Mohammed became a volunteer after he unfortunately lost sight in his right eye.

“I visited the eye clinic but the doctor told me nothing could be done to make me see in my right eye again,” he said.

“However, it was because of these visits to the doctor that I learned about Mectizan® and how it is used to treat river blindness.

“It was too late for my right eye but I decided to become a distributor in my community so I can help prevent avoidable blindness in other people.”

Being blind in one eye means sometimes Mohammed needs assistance carrying out his activities. For example his younger brother helps him in completing the register when he goes around the community to distribute the drug.

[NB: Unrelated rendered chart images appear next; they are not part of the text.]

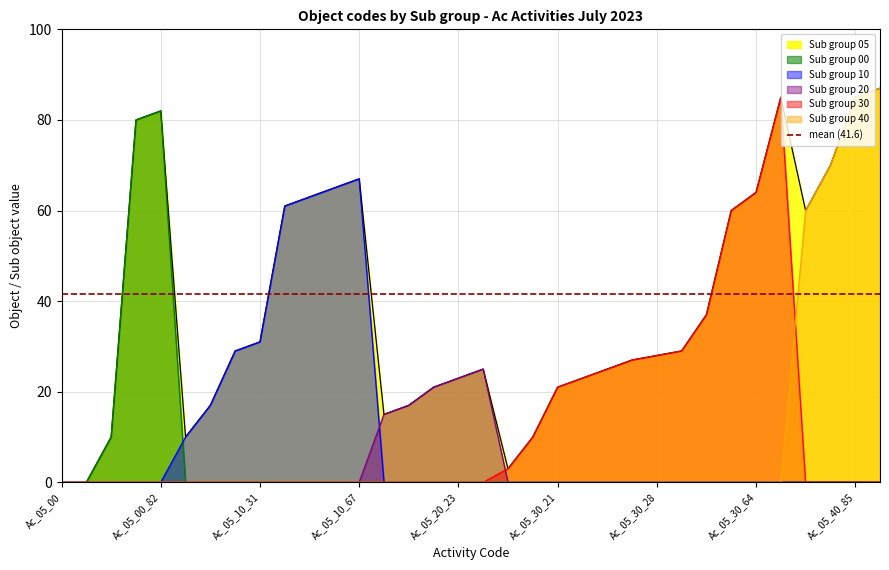

At which category is the sum across all series the highest?

Ac_05_40_87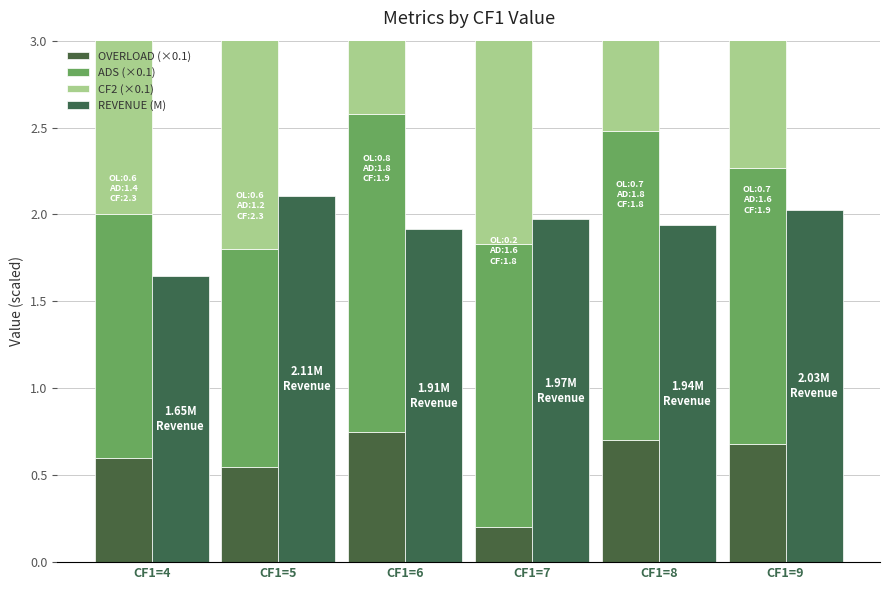

What is the value of the OVERLOAD (×0.1) bar at the 3rd from the left?

0.8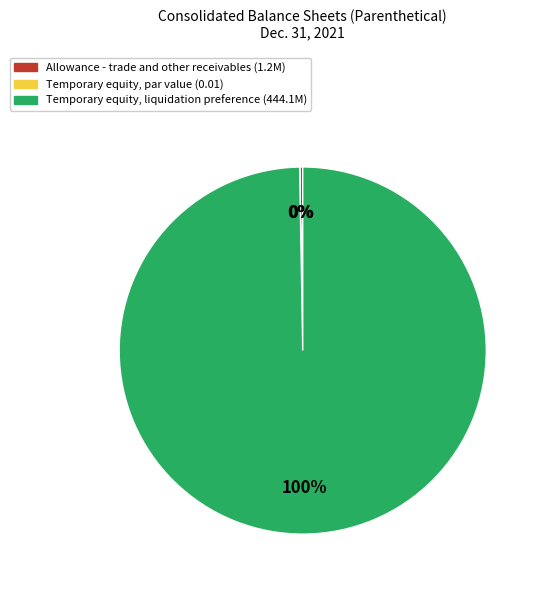

To the nearest percent, what percentage of the pie is Temporary equity, liquidation preference (444.1M)?

100%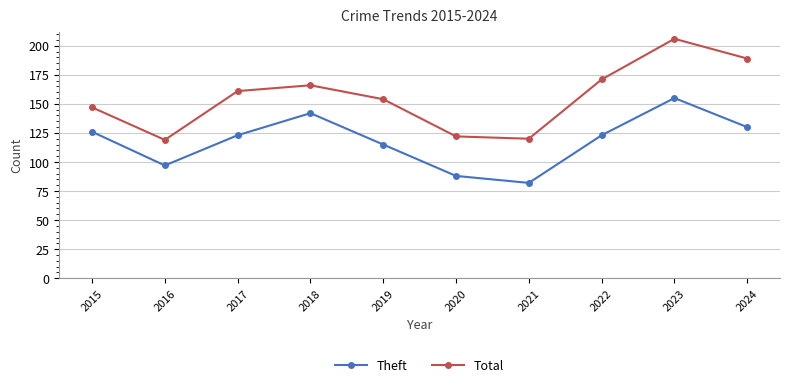

In Total, how many points are higher than both neighbors (excluding endpoints)?

2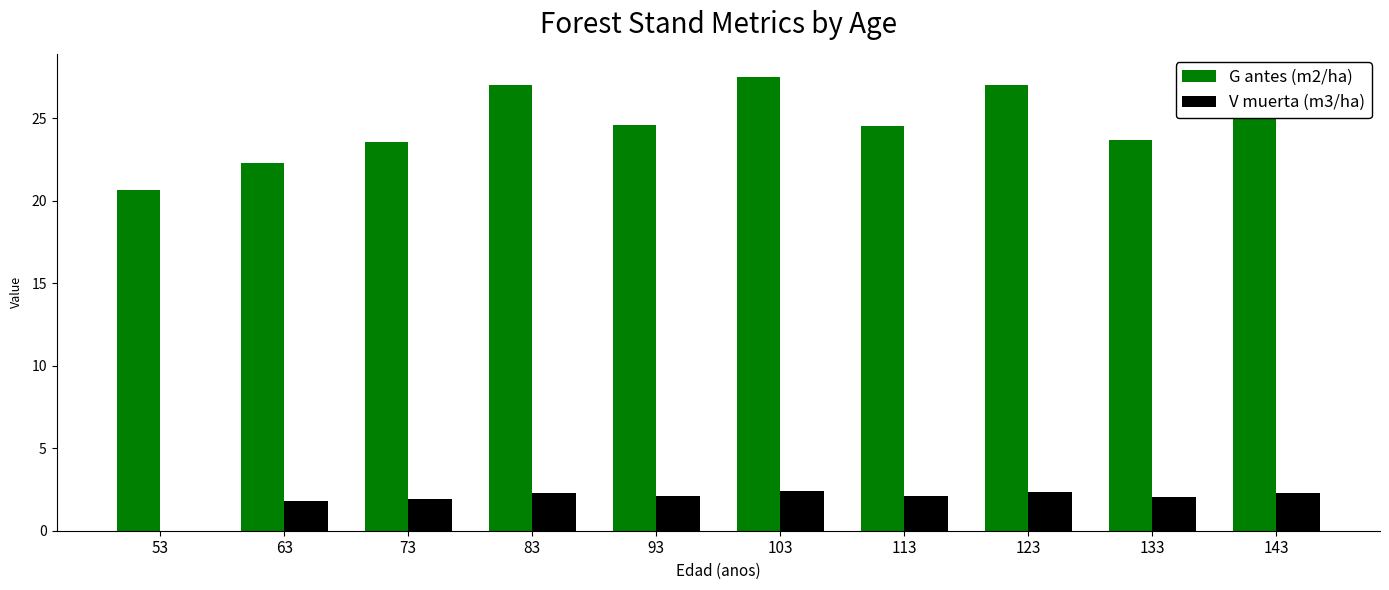

At which category is the sum across all series the highest?

103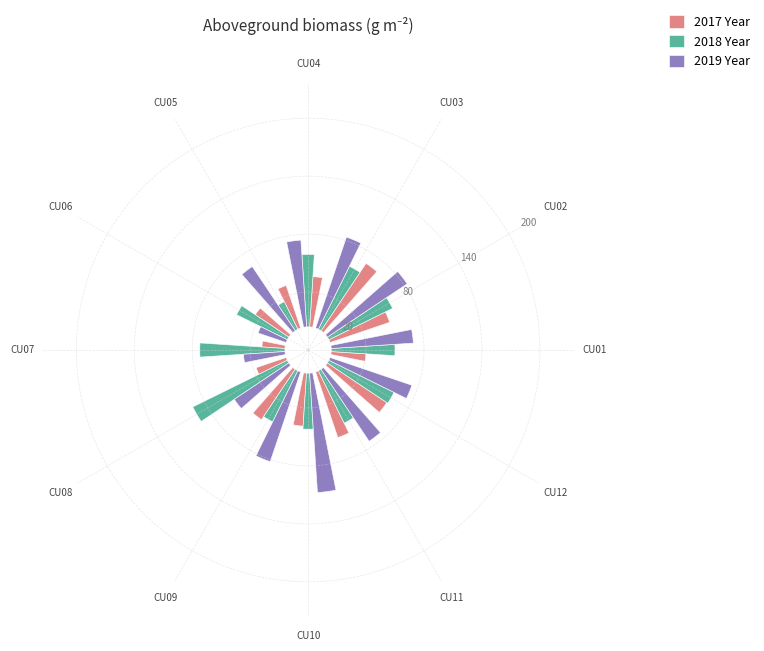

What is the difference between the highest and lowest values at CU01?

41.0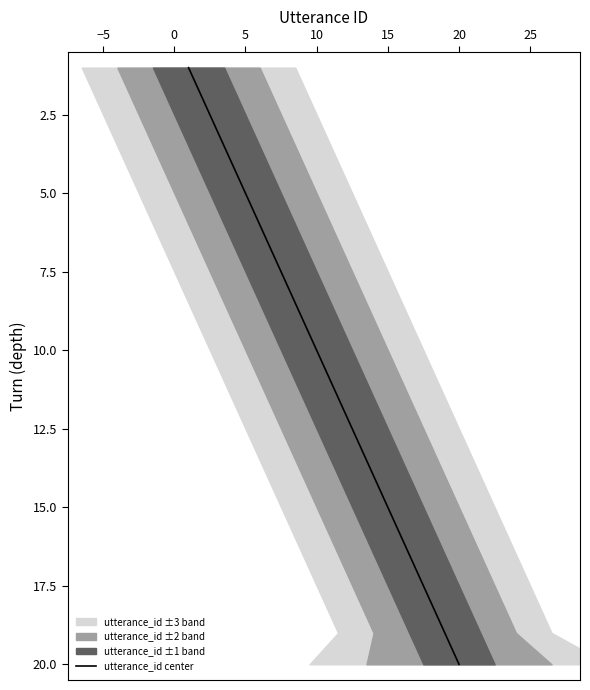

What is the value of the 19th point from the left?

19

Despite his condition he is very happy that he can now help others in the community with avoidable blindness. More from Nigeria

A portrait of a man in traditional clothing.


Sightsavers Bangladesh country director appears on TV talk show

Sightsavers Bangladesh appeared on a TV talk show to commemorate the International Day of Persons with Disabilities. The talk show aired live on 3 December on DBC News. Amrita Rejina Rozario, Bangladesh country director, appeared on the show with Social Welfare Minister of Bangladesh Nuruzzaman Ahmed, who committed to uphold the rights of people with disabilities in the country. Watch the show here (video in Bengali). More from Bangladesh

A still from a talk show.


Rajasthan eye care project helps restore people’s sight

Father of five Kishan, from Rajasthan, had been suffering from cataracts for a long time. However, he continued to work at a pyaoo, a local water system which serves drinking water to different locations around the community. His job involves him walking more than 3km daily. Unfortunately, one day his poor eyesight caused him to fall in a pit and injure himself.

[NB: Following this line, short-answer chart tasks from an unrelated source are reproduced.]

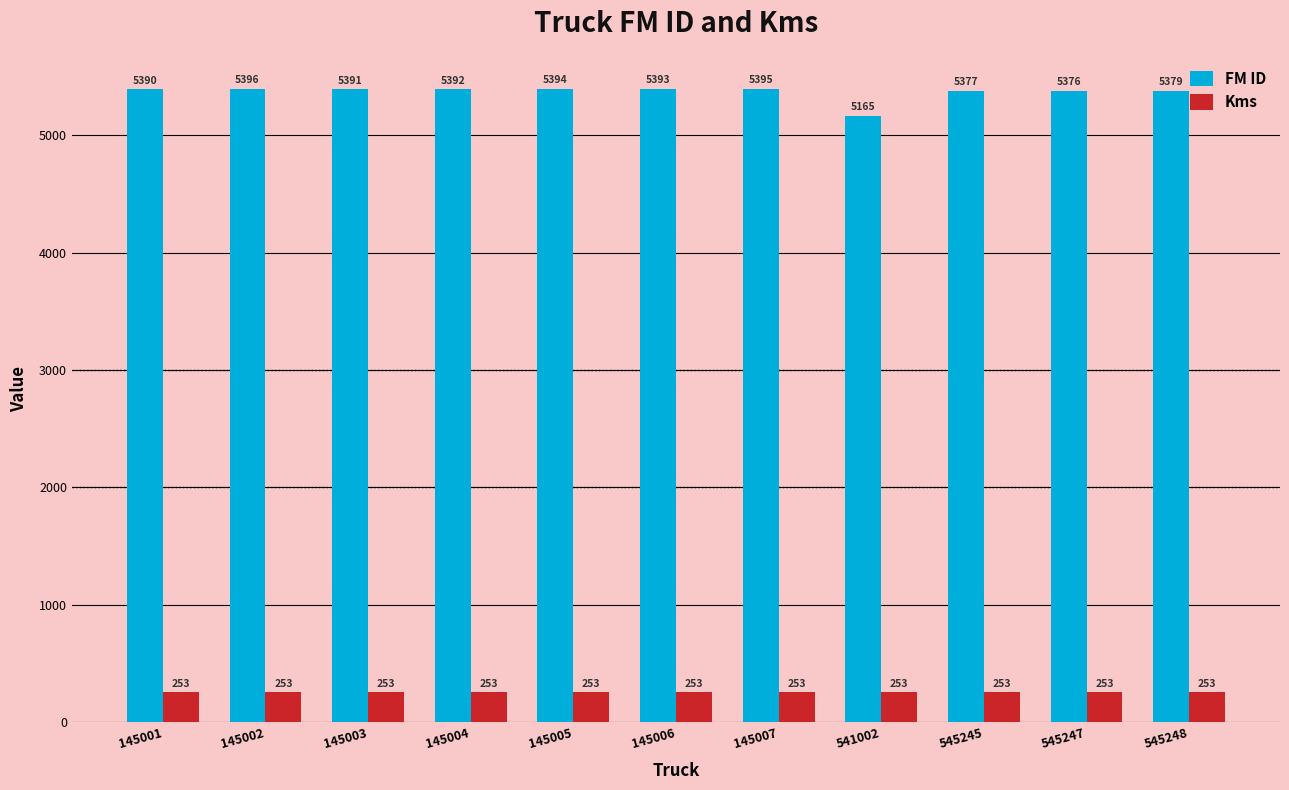

Rank the series by their maximum value, from lowest to highest.

Kms, FM ID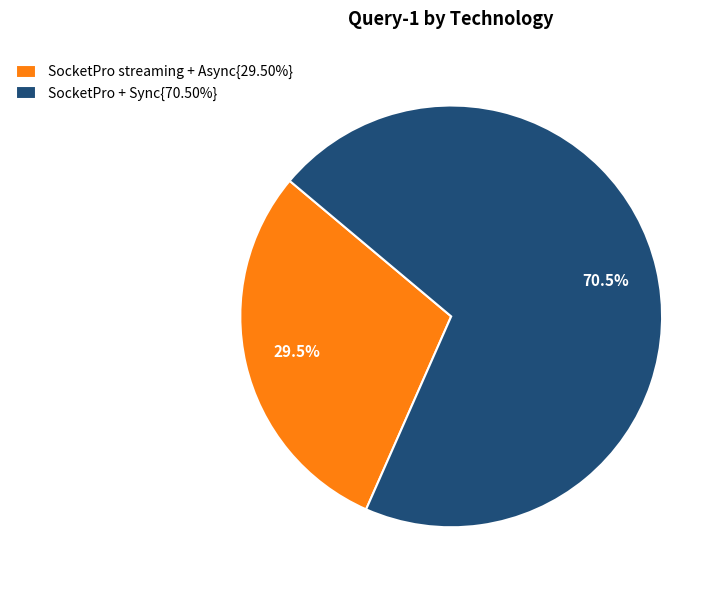

To the nearest percent, what is the average slice percentage?

50%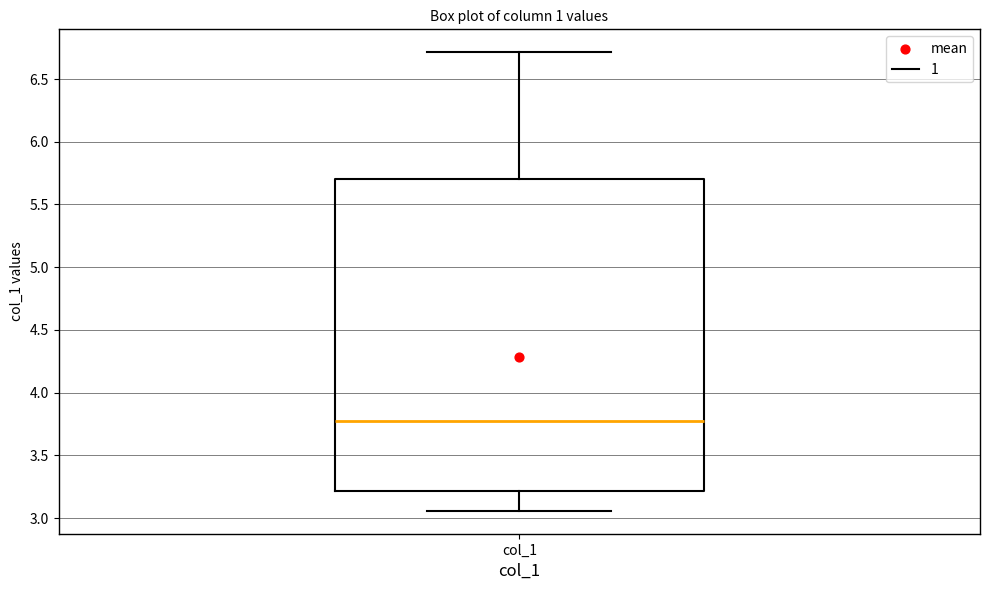

Transcribe this box plot: give where the median line is, the range the box spans, and where the two whiskers end, as read against the y-axis. The values are not printed on the chart, so give them approximately, as read against the axis.

median 3.80, box 3.20 to 5.70, whiskers 3.05 to 6.70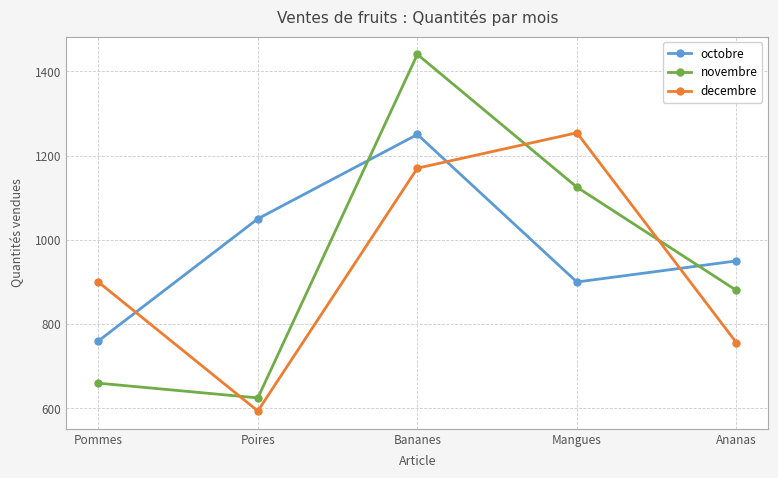

True or false: octobre has a value of 2247 at Bananes.

False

A community health worker visited Kishan and told him about a local community camp for eye health and invited him for a screening, where he was told he would need surgery, but Kishan said due to his low income he was unable to pay for the surgery he needed. Thanks to Sightsavers and Bhoruka Charitable Trust, he was able to receive the operation, and he received spectacles.

Kishan was very happy with the service he received at the eye care camp and is delighted he can see again. More from India

A community volunteer visits a man at his home.
A community worker visits Kishan after receiving treatment.